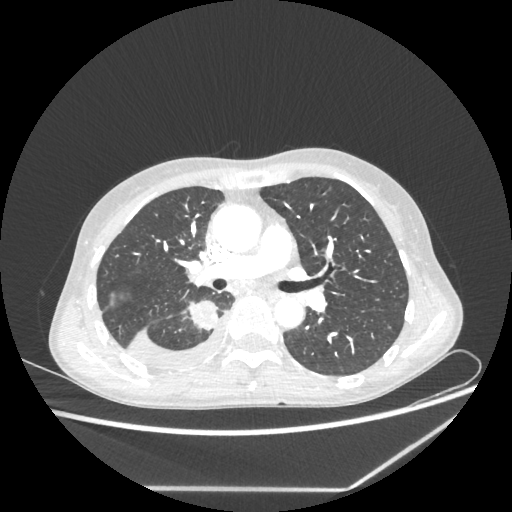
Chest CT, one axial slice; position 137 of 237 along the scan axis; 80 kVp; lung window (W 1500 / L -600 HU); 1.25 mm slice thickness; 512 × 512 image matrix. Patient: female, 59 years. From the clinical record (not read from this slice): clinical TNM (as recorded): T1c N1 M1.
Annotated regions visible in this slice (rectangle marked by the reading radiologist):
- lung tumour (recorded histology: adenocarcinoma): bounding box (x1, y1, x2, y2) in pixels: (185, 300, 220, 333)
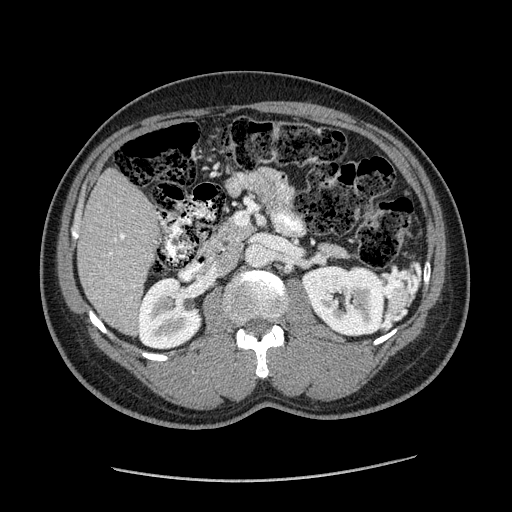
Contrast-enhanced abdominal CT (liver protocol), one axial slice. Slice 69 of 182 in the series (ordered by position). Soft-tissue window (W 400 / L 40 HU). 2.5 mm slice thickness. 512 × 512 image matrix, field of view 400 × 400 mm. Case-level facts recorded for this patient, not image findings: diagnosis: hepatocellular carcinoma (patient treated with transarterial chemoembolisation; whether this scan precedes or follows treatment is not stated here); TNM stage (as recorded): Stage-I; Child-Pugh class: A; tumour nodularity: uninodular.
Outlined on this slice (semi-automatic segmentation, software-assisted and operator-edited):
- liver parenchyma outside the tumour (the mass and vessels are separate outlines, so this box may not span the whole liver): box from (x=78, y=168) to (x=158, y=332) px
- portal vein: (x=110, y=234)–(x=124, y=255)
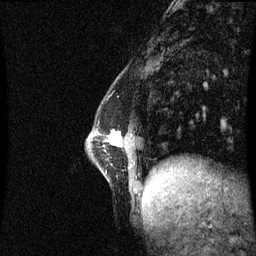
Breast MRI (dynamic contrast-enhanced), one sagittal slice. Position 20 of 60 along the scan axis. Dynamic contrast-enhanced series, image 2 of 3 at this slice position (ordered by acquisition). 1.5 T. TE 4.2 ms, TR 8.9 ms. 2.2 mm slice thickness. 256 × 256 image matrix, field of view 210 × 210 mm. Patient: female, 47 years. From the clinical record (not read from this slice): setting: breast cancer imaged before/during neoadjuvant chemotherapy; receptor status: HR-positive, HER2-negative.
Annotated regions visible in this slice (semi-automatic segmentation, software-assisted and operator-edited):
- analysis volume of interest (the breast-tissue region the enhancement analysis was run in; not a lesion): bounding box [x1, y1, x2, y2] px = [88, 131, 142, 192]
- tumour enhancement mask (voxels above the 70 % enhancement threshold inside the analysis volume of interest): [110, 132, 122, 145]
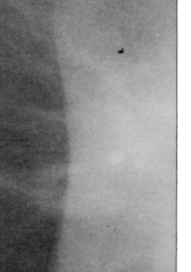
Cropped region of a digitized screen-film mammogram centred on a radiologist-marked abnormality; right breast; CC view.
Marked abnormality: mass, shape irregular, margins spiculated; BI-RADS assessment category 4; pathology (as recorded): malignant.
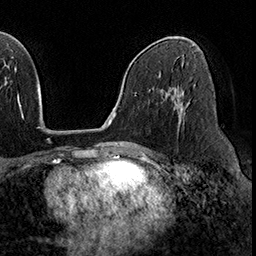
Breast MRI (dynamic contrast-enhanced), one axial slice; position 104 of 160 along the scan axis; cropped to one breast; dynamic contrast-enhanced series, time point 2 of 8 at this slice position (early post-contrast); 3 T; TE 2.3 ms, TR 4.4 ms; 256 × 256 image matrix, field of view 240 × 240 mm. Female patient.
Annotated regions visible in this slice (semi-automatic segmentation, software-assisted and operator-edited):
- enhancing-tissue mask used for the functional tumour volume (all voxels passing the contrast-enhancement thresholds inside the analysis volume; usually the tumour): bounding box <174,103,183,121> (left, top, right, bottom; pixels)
+ + + + + + +
Your answer should be a single number: how many lines of the material contain "volume".

__SOLUTION TO THE EXERCISE__
3